» **List of tasks**:
1. In the article about Fred's hormone prescription, how long was the waiting list for the Gender and Autism Program at Children's National Hospital?
2. Carry on the article about Fred and Planned Parenthood from the point where it stops.

Fred was diagnosed with ADHD with autistic traits at age 4 and struggled with depression and anxiety as he got older. He was expelled from three different special-needs schools due to behavior problems and is now an 18-year-old New Jersey high school student who lives with his parents.
Last December, Fred announced that he was a transgender woman, a few months after his best friend, who is also autistic, began identifying as transgender.
Fred's parents — who asked The Washington Free Beacon to withhold his real name — tried to enroll him in the Gender and Autism Program at Children's National Hospital, which is the only gender clinic in the country that specializes in treating autistic youth.
Fred had resolved to take hormones; but before he did, his parents wanted to make sure that his dysphoria wasn't temporary or influenced by his friend's condition. In March, the program informed them the waiting list was a year long.
Unwilling to wait and now 18, Fred turned to Planned Parenthood for hormones while his parents were out of town in late July. The abortion provider reportedly prescribes hormones to any legal adult without a formal diagnosis of gender dysphoria or a letter from a therapist and requires only a brief consultation about the drugs' effects, which include permanent infertility.
According to phone tracking data his parents made available to the Free Beacon, Fred arrived at his local Planned Parenthood clinic in Montclair, New Jersey, around 11 a.m. and by 11:39 a.m. they received a text message from CVS that Fred's estrogen prescription was being processed.
"It’s criminal what Planned Parenthoods all over the country are doing," Fred's mother, a New Jersey pediatrician, told the Free Beacon. "And most people have no idea this is happening."
Amid growing concern about the dangers of rapid gender transition and with waitlists at clinics like Children's National monthslong, if not yearslong, many young people are using Planned Parenthood to speed up the process and get around the safeguards.
"I have always been a very strong supporter of Planned Parenthood and am pro-choice, but they have taken on something that they are not equipped to handle," Laura Edwards-Leeper told the Free Beacon. Edwards-Leeper co-founded the nation's first pediatric gender clinic, at Boston Children's Hospital, in 2007.
Planned Parenthood is one of the largest and fastest-growing providers of transgender hormone therapy in the United States. Between 2021 and 2022, clinics in the greater area of Portland, Oregon, saw nearly a 400% increase in gender-transition care visits, according to annual reports. Affiliates in Ohio observed a 544% increase during the same time frame.

» **Information**:
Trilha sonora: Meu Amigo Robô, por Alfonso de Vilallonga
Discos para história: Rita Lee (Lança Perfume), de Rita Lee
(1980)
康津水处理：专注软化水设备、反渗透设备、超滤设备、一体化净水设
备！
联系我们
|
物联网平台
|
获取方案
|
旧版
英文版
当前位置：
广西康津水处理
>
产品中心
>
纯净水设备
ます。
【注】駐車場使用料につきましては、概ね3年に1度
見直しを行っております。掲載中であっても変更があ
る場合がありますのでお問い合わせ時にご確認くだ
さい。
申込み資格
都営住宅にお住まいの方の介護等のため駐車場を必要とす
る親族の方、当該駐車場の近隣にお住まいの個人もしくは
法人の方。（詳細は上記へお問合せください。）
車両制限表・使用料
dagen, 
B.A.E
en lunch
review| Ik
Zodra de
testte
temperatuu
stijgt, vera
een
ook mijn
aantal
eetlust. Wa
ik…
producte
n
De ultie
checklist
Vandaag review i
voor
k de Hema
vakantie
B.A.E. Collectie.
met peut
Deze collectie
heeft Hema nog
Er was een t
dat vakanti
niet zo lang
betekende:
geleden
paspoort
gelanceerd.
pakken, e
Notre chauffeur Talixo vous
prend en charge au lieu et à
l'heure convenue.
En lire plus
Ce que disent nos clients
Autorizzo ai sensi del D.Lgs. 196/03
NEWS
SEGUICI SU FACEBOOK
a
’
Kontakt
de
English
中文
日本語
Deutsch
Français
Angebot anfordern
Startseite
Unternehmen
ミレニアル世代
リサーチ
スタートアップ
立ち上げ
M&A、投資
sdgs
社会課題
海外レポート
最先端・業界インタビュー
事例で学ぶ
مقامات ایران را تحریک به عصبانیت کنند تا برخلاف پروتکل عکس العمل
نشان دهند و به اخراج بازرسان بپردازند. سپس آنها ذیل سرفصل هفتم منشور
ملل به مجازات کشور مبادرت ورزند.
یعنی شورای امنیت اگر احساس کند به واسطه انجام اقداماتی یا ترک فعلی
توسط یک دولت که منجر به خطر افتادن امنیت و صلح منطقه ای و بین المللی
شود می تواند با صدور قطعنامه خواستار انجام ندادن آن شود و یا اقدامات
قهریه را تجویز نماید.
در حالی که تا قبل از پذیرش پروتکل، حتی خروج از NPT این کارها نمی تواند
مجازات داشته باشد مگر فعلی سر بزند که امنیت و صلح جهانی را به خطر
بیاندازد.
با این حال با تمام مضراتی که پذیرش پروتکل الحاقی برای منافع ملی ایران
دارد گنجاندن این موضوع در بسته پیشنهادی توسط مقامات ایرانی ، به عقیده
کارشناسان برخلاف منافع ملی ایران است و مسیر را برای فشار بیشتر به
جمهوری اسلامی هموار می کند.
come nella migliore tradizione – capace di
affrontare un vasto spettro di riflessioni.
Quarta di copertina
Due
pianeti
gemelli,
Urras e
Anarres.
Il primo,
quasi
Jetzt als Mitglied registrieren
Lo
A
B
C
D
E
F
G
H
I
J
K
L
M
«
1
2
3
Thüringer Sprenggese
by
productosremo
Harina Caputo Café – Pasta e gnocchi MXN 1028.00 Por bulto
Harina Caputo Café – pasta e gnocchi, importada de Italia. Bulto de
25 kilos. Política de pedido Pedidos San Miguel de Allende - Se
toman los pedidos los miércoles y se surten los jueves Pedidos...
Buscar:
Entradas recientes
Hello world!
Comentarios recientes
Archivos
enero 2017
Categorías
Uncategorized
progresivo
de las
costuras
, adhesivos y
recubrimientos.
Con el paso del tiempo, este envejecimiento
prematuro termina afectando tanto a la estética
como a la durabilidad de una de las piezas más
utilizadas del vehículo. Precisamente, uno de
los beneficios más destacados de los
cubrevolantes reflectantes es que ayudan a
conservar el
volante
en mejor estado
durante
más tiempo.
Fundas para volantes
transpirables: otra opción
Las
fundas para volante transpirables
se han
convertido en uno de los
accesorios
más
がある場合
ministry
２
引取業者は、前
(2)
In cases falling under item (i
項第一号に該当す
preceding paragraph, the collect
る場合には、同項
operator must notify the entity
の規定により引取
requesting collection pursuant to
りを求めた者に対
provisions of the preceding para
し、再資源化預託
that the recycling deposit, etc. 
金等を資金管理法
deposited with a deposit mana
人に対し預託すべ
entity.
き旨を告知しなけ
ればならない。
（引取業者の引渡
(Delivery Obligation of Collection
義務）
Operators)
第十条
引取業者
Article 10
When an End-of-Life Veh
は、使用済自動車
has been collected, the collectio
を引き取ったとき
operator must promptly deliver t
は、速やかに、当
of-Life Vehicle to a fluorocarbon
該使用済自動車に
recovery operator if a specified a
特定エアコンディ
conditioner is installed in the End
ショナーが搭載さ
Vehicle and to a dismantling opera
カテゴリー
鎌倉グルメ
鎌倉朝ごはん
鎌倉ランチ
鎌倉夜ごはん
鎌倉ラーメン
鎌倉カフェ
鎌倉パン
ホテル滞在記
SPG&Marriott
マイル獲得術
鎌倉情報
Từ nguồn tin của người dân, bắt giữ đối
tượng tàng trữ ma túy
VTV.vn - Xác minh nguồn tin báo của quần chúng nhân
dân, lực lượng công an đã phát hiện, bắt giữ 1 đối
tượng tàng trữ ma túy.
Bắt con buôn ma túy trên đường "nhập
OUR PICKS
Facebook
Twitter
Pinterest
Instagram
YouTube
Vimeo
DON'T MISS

» **Numbered answers**:
1. A year long.

2.
A Reuters investigation last year found that some pediatric gender clinics are prescribing hormones on the first visit, whereas they previously waited months to conduct in-depth assessments before reaching for the prescription pad.
Alarmed by Planned Parenthood's informed consent model, Edwards-Leeper told the Free Beacon that some 18-year-olds, especially special-needs individuals, require extensive counseling before they can meaningfully consent to taking hormones.
"There are 15-year-olds I work with who are much more mature than average and can make these kinds of decisions," she said. "But there are also 20-year-olds who are struggling in various ways that make them less able to give informed consent."
Guidelines published in The Journal of Clinical Child and Adolescent Psychiatry state: "Because it is often harder for an adolescent with [autism] to comprehend the long-term risks and implications of gender-related medical interventions, consenting for treatment may be more complex in this population."
The World Professional Association of Transgender Health (WPATH), also notes in its guidelines that "it is critical to differentiate gender incongruence" from autistic "obsessions" and "rigid thinking."
"Some young adults are developmentally more like adolescents," Edwards-Leeper, who helped draft the WPATH minor guidelines, told the Free Beacon. "Planned Parenthood really isn't following the standard of care if they don't take that into account."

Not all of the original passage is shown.